LITTLE ROCK, Ark. -- Former Arkansas Gov. Mike Huckabee said last night that he won't seek the Republican presidential nomination, choosing to stick with a lucrative career as a television and radio personality over a race that would be both costly and caustic.
A prominent social conservative, Huckabee ranks high in national polls. Had he run, he would have been a serious contender for the party nod with instant support among Christian evangelicals who dominate the Iowa caucuses and the early South Carolina primary.
Huckabee said the past few months have been times of deep personal reflection, even as he noted that polls put him "at or near the top" among likely Republican candidates.

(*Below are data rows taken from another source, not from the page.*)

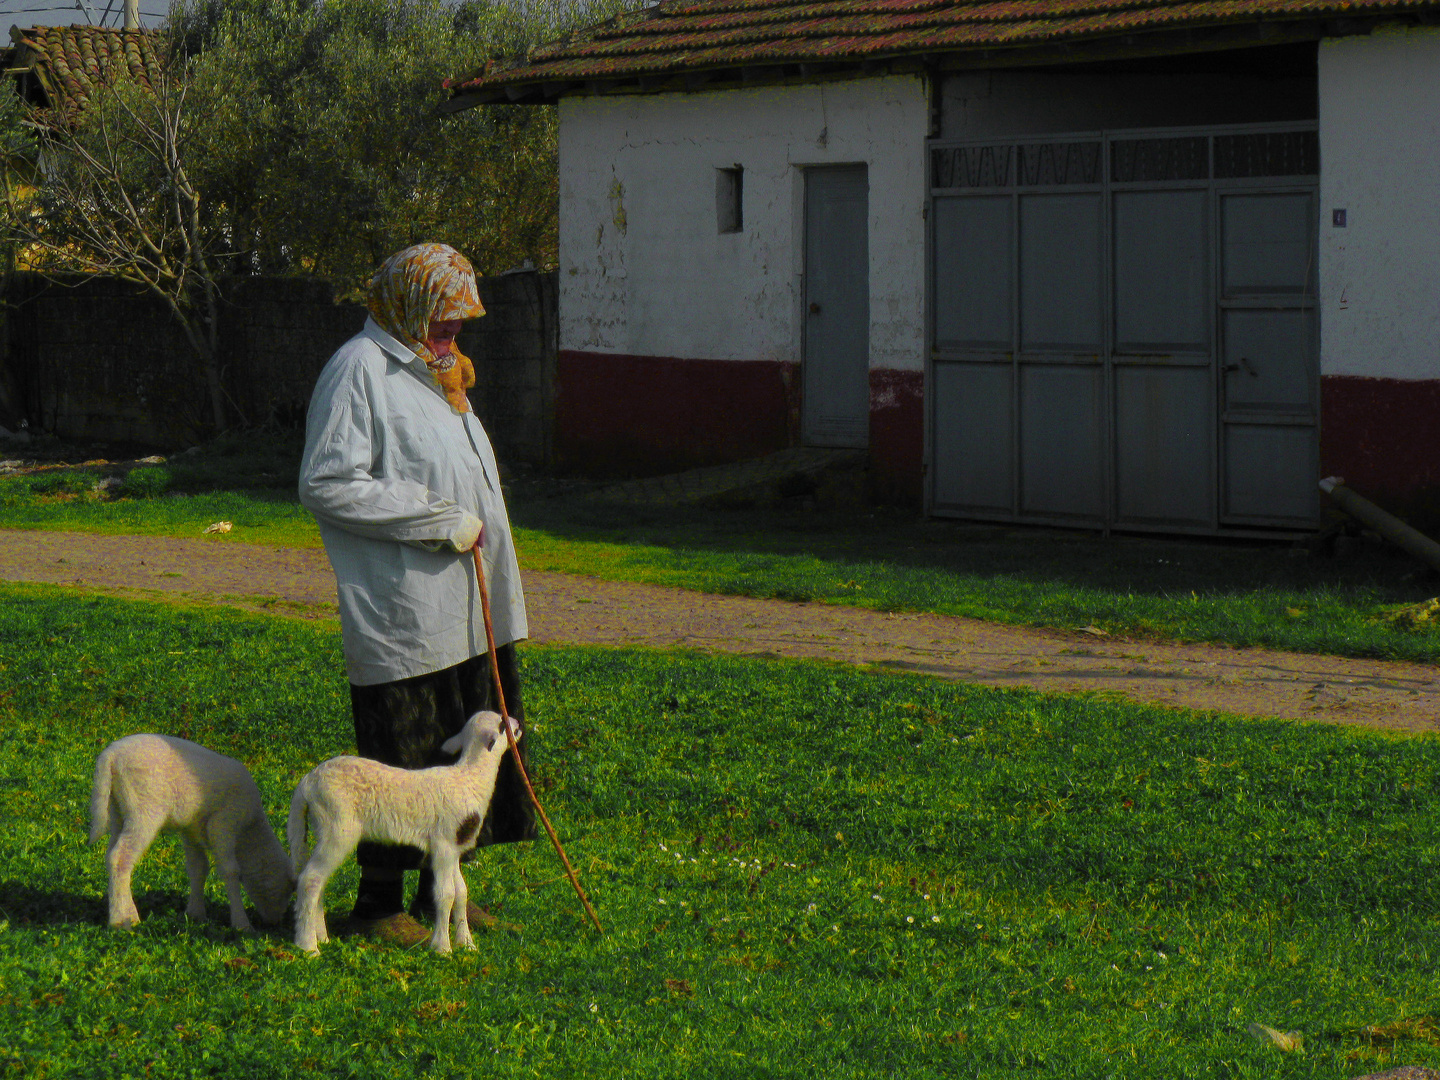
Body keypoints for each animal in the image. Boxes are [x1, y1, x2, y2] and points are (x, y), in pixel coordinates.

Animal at [88, 743, 296, 933]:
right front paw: (241, 924)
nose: (274, 922)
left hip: (117, 809)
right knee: (120, 857)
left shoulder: (191, 830)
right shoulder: (224, 823)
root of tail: (110, 757)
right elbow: (230, 871)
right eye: (286, 891)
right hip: (144, 809)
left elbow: (198, 868)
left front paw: (196, 914)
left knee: (111, 855)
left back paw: (125, 911)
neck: (249, 831)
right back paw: (121, 920)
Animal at [286, 711, 518, 956]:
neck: (469, 779)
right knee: (310, 879)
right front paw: (442, 948)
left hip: (325, 825)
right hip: (337, 825)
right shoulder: (443, 844)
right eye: (503, 725)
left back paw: (321, 937)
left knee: (318, 881)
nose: (518, 724)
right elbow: (445, 894)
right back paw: (308, 946)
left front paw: (467, 943)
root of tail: (307, 782)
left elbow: (461, 892)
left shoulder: (454, 846)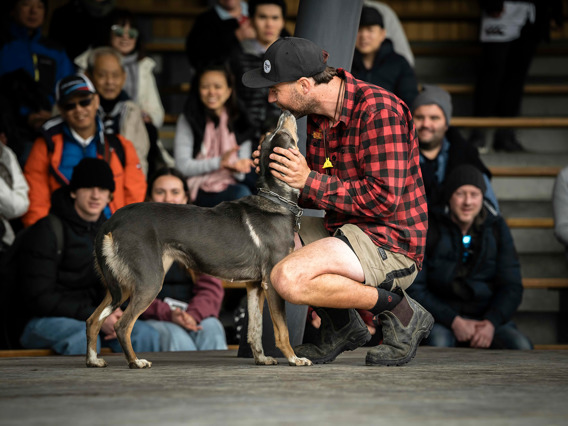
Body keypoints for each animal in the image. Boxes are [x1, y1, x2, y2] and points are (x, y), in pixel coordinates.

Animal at [86, 111, 312, 368]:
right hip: (148, 281)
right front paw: (294, 358)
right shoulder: (272, 281)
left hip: (121, 284)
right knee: (122, 325)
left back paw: (93, 360)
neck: (275, 200)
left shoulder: (254, 285)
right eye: (284, 135)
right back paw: (136, 362)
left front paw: (261, 358)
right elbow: (282, 329)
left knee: (93, 320)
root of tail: (111, 221)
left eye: (272, 134)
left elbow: (254, 329)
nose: (285, 112)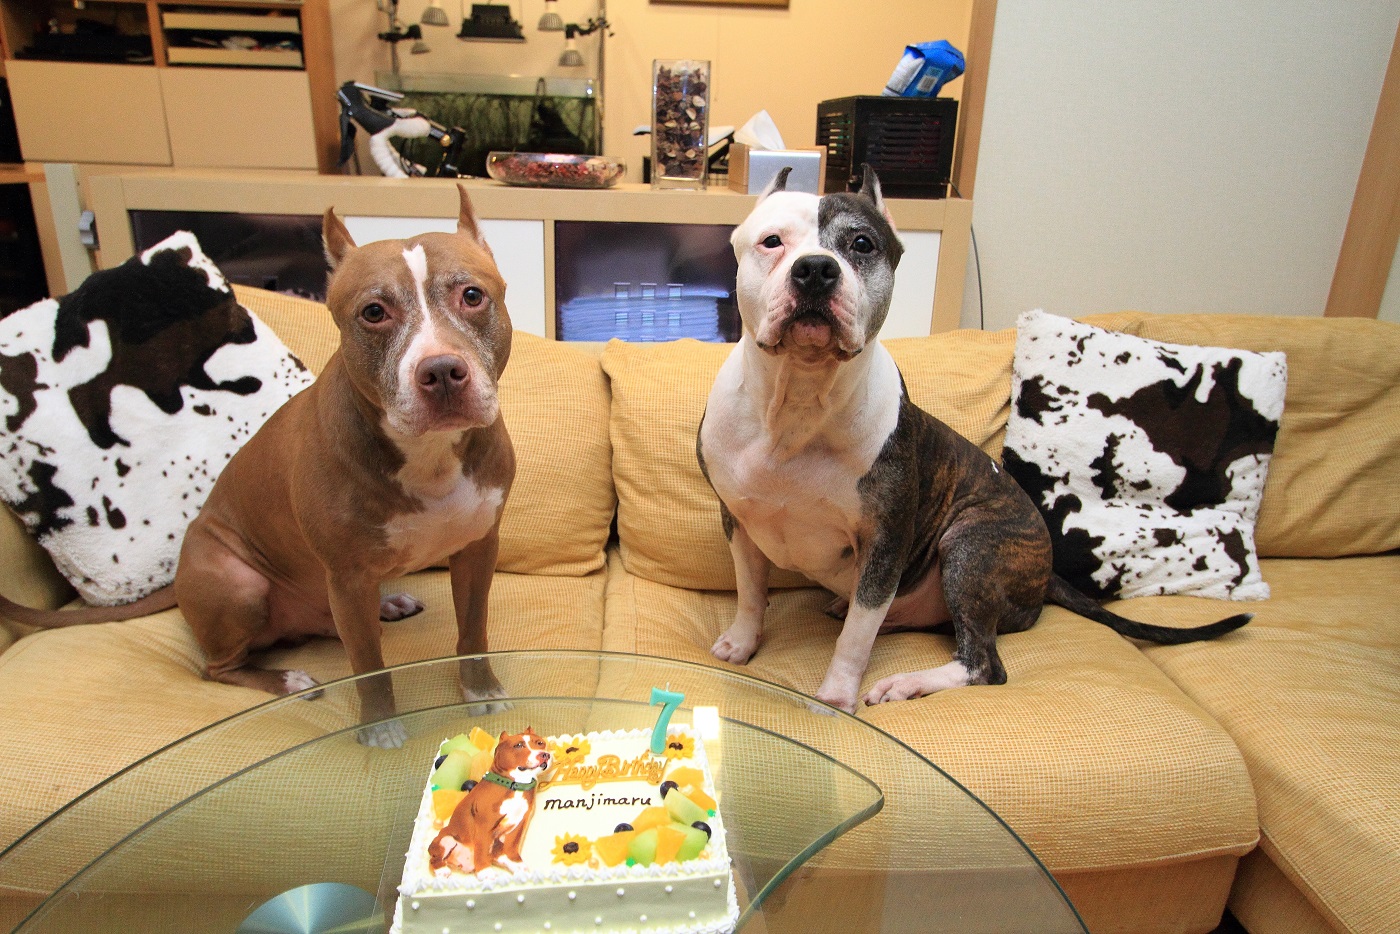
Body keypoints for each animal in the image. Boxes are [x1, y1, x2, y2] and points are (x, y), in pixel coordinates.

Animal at [172, 184, 515, 746]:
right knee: (217, 667)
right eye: (374, 311)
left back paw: (388, 605)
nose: (442, 371)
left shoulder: (477, 548)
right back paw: (289, 679)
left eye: (471, 295)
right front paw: (379, 727)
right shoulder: (348, 576)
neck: (428, 454)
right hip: (238, 585)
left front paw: (480, 689)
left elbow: (473, 628)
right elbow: (369, 664)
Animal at [429, 728, 550, 874]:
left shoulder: (519, 824)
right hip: (445, 839)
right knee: (434, 858)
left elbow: (511, 846)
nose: (544, 755)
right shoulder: (484, 824)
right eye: (518, 745)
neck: (515, 784)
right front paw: (485, 872)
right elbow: (482, 849)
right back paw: (442, 871)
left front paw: (517, 863)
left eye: (540, 743)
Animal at [696, 166, 1250, 714]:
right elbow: (751, 593)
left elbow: (855, 638)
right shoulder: (739, 522)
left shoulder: (886, 544)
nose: (815, 268)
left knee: (982, 662)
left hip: (970, 545)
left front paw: (835, 697)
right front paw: (742, 643)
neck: (800, 399)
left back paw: (907, 682)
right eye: (772, 241)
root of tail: (1047, 570)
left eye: (862, 243)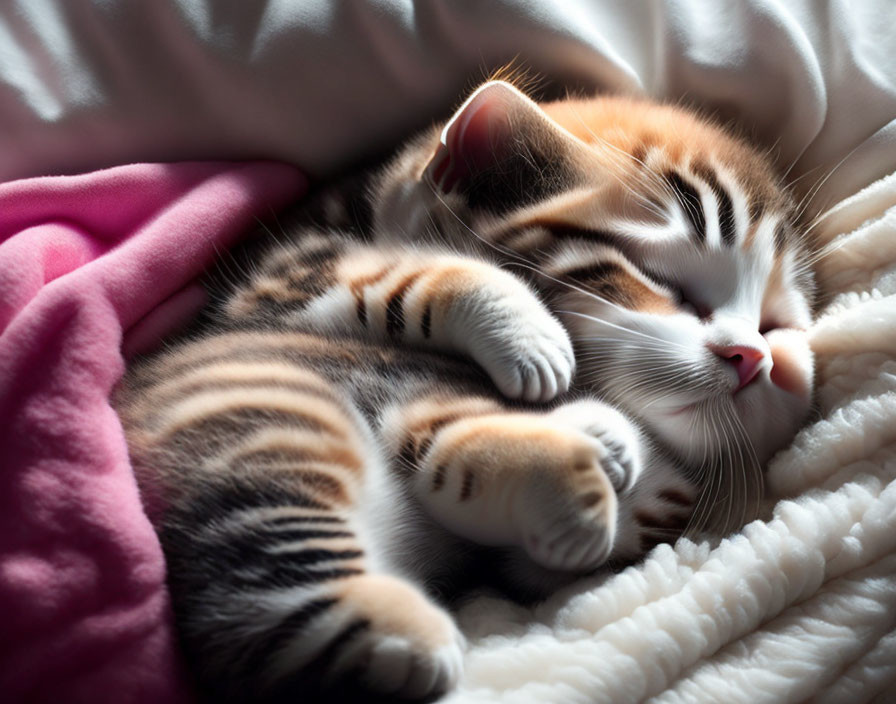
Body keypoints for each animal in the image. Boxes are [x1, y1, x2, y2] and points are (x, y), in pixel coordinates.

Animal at [115, 81, 816, 700]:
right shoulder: (272, 281)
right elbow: (408, 274)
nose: (752, 356)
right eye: (661, 280)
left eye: (774, 321)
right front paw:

He said money wasn't a problem and that his family supported a run. He said he was confident of competing among less conservative Republicans.
But his heart wasn't in it.
"My answer is clear and firm," Huckabee said. "I will not seek the Republican nomination for president this year. I'm going to continue doing what I do."
Even before the show, Huckabee's advisers said he was unlikely to run. Yet there was an element of doubt, as he apparently left even his closest advisers in the dark as to which way he would decide.
Huckabee painted the decision as a spiritual one. "Only when I was alone, in quiet and reflective moments, did I have not only clarity but an inexplicable inner peace," he said.
Had he chosen to run, Huckabee would have been forced to give up the lucrative media career he's enjoyed since his unsuccessful presidential bid four years ago. In addition to his TV show, Huckabee hosts a nationally syndicated radio program, gives paid speeches around the country and has even launched a series of animated videos for children on American history.